Prehospital HEART scores completed by paramedics appear to have a high sensitivity and negative predictive value for detecting major adverse cardiac events. The use of high-sensitivity cardiac troponin assays or a prehospital modified HEART Pathway may allow patients to be triaged based on a single point-of-care (POC) cardiac troponin test. As POC devices improve, this is likely to increase the accuracy of paramedic HEART scores. Additionally, there are some differences between HEART scores calculated by doctors and paramedics.

Conclusion:

The use of HEART scores prehospitally has the potential to improve patient outcomes. However, issues remain over the accuracy of POC devices and with paramedic interpretation of electrocardiograms and cardiac history-taking.

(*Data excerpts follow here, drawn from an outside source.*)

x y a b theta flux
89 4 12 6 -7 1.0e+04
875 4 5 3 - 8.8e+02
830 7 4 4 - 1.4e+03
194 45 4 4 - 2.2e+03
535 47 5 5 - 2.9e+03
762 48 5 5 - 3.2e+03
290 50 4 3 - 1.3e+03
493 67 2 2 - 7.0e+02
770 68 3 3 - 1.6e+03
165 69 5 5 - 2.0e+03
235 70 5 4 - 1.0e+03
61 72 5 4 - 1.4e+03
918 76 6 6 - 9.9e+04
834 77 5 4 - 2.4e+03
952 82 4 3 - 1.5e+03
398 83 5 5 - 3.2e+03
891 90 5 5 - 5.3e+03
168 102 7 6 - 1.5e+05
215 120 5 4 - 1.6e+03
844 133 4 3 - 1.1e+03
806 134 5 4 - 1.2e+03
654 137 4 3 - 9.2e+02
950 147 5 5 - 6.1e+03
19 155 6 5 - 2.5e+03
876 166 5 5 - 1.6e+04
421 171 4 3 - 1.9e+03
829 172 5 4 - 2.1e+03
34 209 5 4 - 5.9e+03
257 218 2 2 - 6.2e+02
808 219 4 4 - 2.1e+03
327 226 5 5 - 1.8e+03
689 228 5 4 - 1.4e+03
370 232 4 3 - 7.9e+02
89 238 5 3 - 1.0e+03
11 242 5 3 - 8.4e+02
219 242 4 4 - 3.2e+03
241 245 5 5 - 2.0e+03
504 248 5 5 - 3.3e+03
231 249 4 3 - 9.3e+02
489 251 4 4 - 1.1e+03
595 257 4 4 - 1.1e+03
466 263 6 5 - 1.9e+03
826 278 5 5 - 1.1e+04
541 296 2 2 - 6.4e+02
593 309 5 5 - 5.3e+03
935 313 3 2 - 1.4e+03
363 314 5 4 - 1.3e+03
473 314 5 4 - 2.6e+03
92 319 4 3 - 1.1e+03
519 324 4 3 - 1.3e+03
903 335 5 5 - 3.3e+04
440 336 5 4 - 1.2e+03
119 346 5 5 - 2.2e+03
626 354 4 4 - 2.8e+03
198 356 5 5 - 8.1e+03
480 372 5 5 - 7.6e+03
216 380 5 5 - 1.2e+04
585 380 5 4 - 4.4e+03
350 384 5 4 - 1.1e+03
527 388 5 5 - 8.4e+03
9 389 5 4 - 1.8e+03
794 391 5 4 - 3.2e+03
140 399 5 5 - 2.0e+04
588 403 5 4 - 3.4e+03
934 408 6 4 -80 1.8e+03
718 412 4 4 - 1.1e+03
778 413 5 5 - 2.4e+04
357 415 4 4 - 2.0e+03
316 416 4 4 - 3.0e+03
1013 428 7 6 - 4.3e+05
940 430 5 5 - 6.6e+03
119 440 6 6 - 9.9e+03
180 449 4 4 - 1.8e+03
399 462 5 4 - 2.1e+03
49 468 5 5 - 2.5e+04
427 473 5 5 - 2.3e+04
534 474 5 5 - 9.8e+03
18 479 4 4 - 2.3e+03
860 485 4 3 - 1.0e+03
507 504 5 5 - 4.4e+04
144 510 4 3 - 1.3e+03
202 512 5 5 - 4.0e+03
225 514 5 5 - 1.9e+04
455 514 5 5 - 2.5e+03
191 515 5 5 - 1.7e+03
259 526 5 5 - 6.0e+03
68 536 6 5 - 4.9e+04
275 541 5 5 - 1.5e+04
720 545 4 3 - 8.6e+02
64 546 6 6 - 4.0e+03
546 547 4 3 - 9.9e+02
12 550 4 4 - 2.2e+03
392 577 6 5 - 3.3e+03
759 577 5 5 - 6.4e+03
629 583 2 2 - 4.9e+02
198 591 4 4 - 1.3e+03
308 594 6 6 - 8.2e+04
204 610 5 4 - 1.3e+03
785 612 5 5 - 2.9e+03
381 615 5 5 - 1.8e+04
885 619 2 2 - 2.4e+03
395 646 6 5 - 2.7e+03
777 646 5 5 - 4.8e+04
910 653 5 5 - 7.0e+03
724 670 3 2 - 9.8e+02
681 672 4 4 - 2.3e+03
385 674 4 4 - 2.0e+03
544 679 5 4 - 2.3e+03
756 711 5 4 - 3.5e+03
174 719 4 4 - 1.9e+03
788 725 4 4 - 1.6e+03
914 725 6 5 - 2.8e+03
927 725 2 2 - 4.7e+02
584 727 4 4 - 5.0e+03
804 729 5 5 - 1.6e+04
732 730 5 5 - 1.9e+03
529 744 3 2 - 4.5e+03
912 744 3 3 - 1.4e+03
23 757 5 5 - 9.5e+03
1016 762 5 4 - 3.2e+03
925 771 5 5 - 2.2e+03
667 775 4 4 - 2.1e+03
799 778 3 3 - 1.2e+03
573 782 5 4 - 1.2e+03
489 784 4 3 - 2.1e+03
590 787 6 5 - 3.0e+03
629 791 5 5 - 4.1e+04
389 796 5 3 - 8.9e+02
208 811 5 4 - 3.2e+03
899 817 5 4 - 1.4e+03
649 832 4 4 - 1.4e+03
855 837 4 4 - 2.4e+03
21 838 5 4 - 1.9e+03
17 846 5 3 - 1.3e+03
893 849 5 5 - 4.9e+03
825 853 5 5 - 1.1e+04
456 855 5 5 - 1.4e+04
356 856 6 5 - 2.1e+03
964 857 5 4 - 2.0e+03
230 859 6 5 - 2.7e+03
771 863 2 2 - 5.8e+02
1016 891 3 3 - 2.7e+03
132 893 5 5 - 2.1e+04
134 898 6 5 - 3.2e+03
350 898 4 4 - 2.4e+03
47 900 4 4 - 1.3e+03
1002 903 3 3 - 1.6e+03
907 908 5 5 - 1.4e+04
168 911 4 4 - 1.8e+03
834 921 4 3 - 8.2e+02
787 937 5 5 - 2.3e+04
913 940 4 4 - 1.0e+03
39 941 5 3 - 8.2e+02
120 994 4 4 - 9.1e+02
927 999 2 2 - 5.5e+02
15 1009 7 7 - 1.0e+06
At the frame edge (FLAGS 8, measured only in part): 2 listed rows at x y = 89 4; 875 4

Furthermore, the lack of POC testing in current UK paramedic scopes of practice raises questions over the practicality of introducing HEART scores, which would rely on POC testing.

Chest pain is one of the most common presentations to emergency departments (EDs) and ambulance services alike, accounting for approximately 10% of UK ambulance responses (Best, 2017; Turner et al, 2017; Pedersen et al, 2019).

Being able to identify the aetiology of chest pain is a core component of paramedic practice as it has many life-threatening causes, including ST-elevation myocardial infarction (STEMI), non-ST-elevation myocardial infarction (NSTEMI), aortic dissection, pericarditis and oesophageal perforation.

European Society of Cardiology guidelines and UK research highlight that NSTEMI has a greater prevalence than STEMI (in a ratio of approximately 2:1) as a cause of acute chest pain (Ibanez et al, 2018; Myocardial Ischaemia National Audit Project (MINAP), 2021).

Notwithstanding other clinical reasons (such as inadequate analgesia), the lack of biochemical tests in a prehospital environment means many patients with chest pain (without STEMI) are transported to the ED only to be discharged after a blood test. This is caused by a lack of prehospital capability to use and measure cardiac biomarkers as part of the decision-making process in this population (Wibring et al, 2016; Pedersen et al, 2019).